### GELESENES ANWENDEN
a - Beantworte die folgenden Fragen knapp anhand des Textes über die Weihnachtstradition:
(i) Wer hat früher die Klöße für das Familien-Weihnachtsessen an Heiligabend vorbereitet?
(ii) Was hat die erzählende Person gerade getan, als der Vater den Satz „Ich bin nutzlos.“ sagte?
(iii) Wodurch ist das Leben des Vaters laut Text geprägt?
b - Liefere bitte eine Fortsetzung des Textes über die Weihnachtstradition, die direkt an seinen letzten Satz anschließt.

Eine Weihnachtstradition
Letzte Woche war ich bei meinen Eltern, um mit meinem Vater die Klöße für Weihnachten vorzubereiten. Früher haben meine Oma und meine Großtante stets die Klöße für das Familien-Weihnachtsessen an Heiligabend vorbereitet. Vor Jahren hat mein Vater es übernommen, die Klöße nach dem Familienrezept herzustellen. Da es ihm inzwischen nicht mehr leicht fällt, habe ich ihn unterstützt.
Ein Satz, der mich berührt hat
Während ich die gekochten Kartoffeln gepellt habe, hat mein Vater einen Satz gesagt, der mich sehr berührt hat: “Ich bin inzwischen zu nichts mehr nütze. Ich bin nutzlos.” Laufen und Stehen ist für meinen Vater schmerzhaft. Auch Hausarbeiten wie Kartoffeln pellen strengen ihn sehr an. Daher sein Satz, er sei nutzlos. Er wirkte sehr traurig. Etwas hilflos habe ich ihm geantwortet: “Aber Papa, kein Mensch ist nutzlos. Oder ist ein kleines Baby, das noch nichts leisten kann, nutzlos?”
Der Wille zu leisten
Ich glaube nicht, dass meine Antwort für meinen Vater etwas geändert hat. Sein Leben ist geprägt durch den Willen zu leisten. Er hat stets gearbeitet und vieles erreicht in seinem Leben. Nun, da es ihm schwerfällt, etwas zu schaffen, nimmt er einen Mangel wahr. Er sieht sich selber nicht mehr als wertvoll an, weil er nicht mehr in der Lage ist, zu “arbeiten”. Damit ist aus seiner Sicht, sein Leben nutzlos geworden.

### GEGEBENES MATERIAL

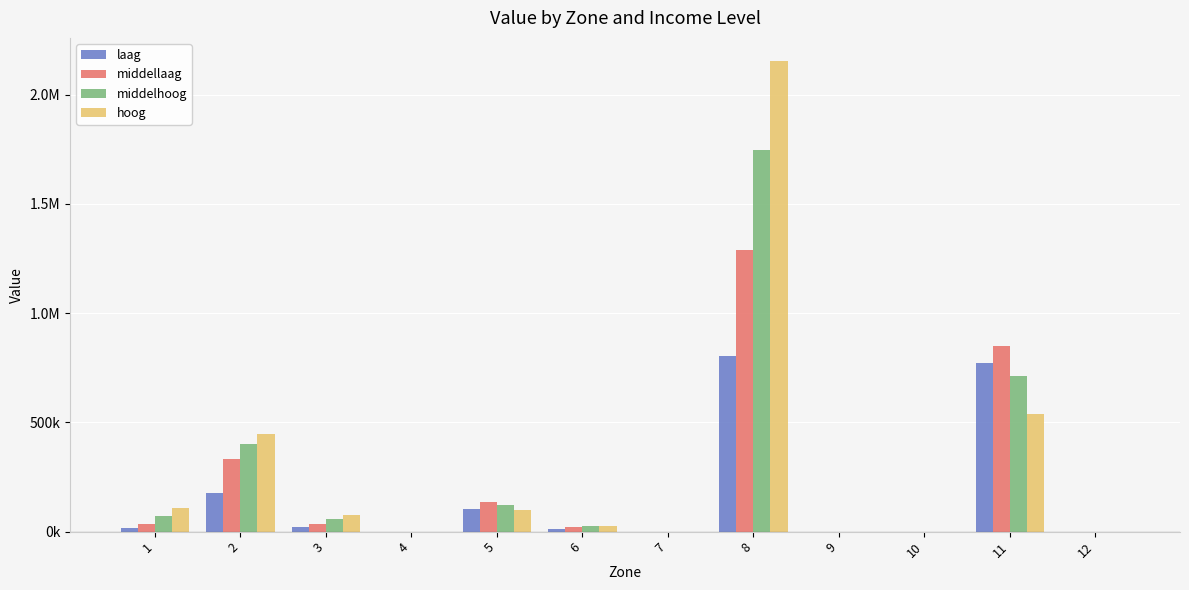

Rank the series at 1 from lowest to highest value.

laag, middellaag, middelhoog, hoog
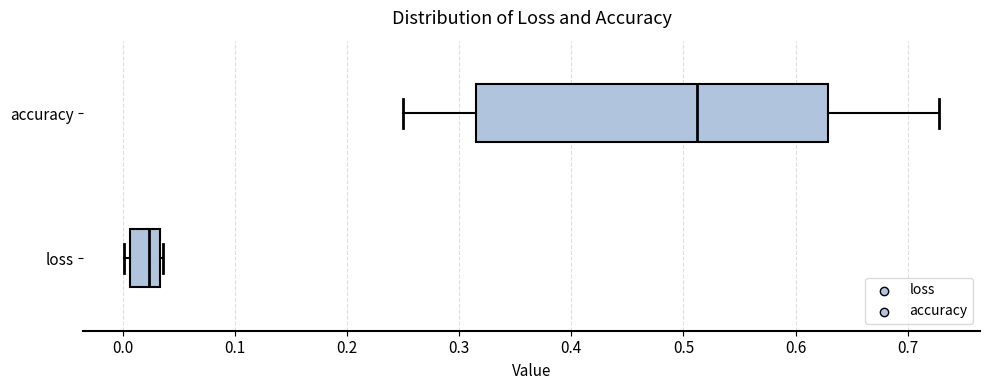

Which box is the widest, from its left edge to its right edge?

accuracy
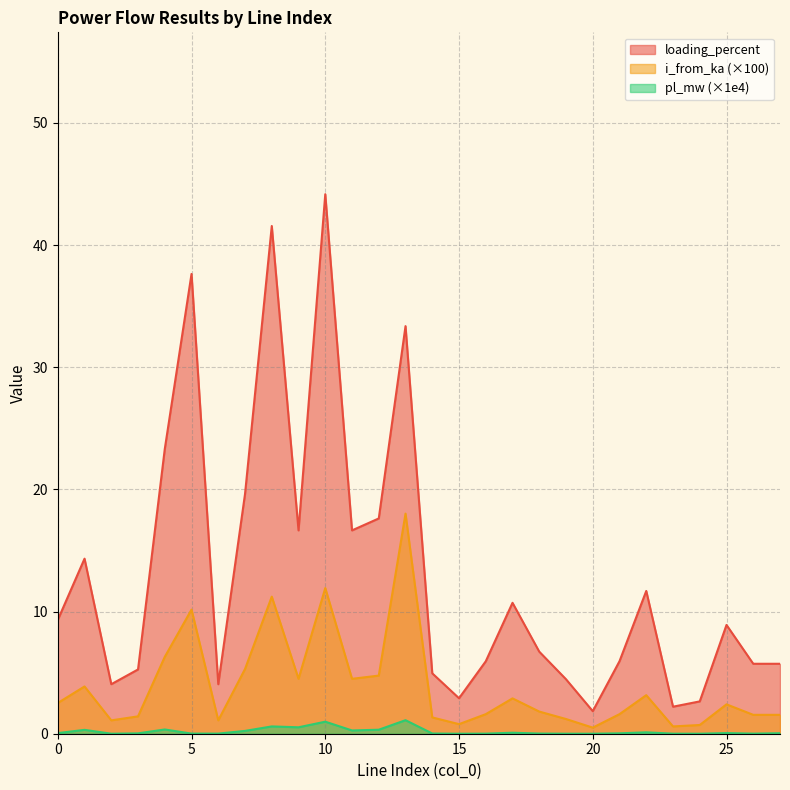

Is the value of i_from_ka at 23 greater than the value of pl_mw at 0?

Yes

### AUFGABENLÖSUNGEN
a -
(i) Die Oma und die Großtante der erzählenden Person.
(ii) Sie hat die gekochten Kartoffeln gepellt.
(iii) Durch den Willen zu leisten.

b -
Leistung als Wertmaßstab
Nicht nur in der Generation meiner Eltern ist diese Sicht auf das Leben weit verbreitet. Auch ich habe meinen Wert lange daraus gezogen, was ich leiste. Menschen, die weniger leisten, habe ich zwar nicht abgewertet, aber für mich selber galten immer die höchsten Maßstäbe. Meine Leistungsbereitschaft gaben mir das Gefühl, etwas sinnvolles beizutragen. Mein Leben hatte einen Nutzen.
Die Erkenntnis muss früher kommen
Als mein Vater diesen Satz sagte, wurde mir schlagartig klar: Die Erkenntnis und Klarheit über den eigenen Wert kommt nicht irgendwann von alleine. Es ist wichtig, dass ich mich so früh wie möglich damit beschäftige. Irgendwann kommt der Punkt, an dem es zu spät ist. Die Erkenntnis passiert dann nicht mehr.
Die Wahrscheinlichkeit ist recht groß, dass auch ich eines Tages nicht mehr viel leisten kann. Ich werde vielleicht meinen Haushalt nicht mehr alleine schaffen oder mich selber nicht mehr waschen können, wenn ich auch so alt werde wie mein Vater ist oder meine Oma geworden ist. Sollte ich dann noch immer in der Überzeugung leben, dass mein Wert daran hängt, was ich leiste, falle auch ich in das Loch, “nutzlos zu sein”.
Warte nicht
Warte also nicht darauf, dass die Erkenntnis über deinen Wert oder die Liebe zu dir eines Tages schon kommen wird. Gehe jetzt auf dich zu. Begegne dir selber außerhalb dessen, was du leistest.
Ein guter Weg für mich ist es, in die Stille mit mir selber zu gehen. Wenn ich regelmäßig Zeit mit mir verbringen, in der ich nichts leiste, nichts erreichen will, nichts gut oder richtig machen muss, gilt es nur, mich selber auszuhalten. Für mich ist Mediation diese Begegnung mit mir selber.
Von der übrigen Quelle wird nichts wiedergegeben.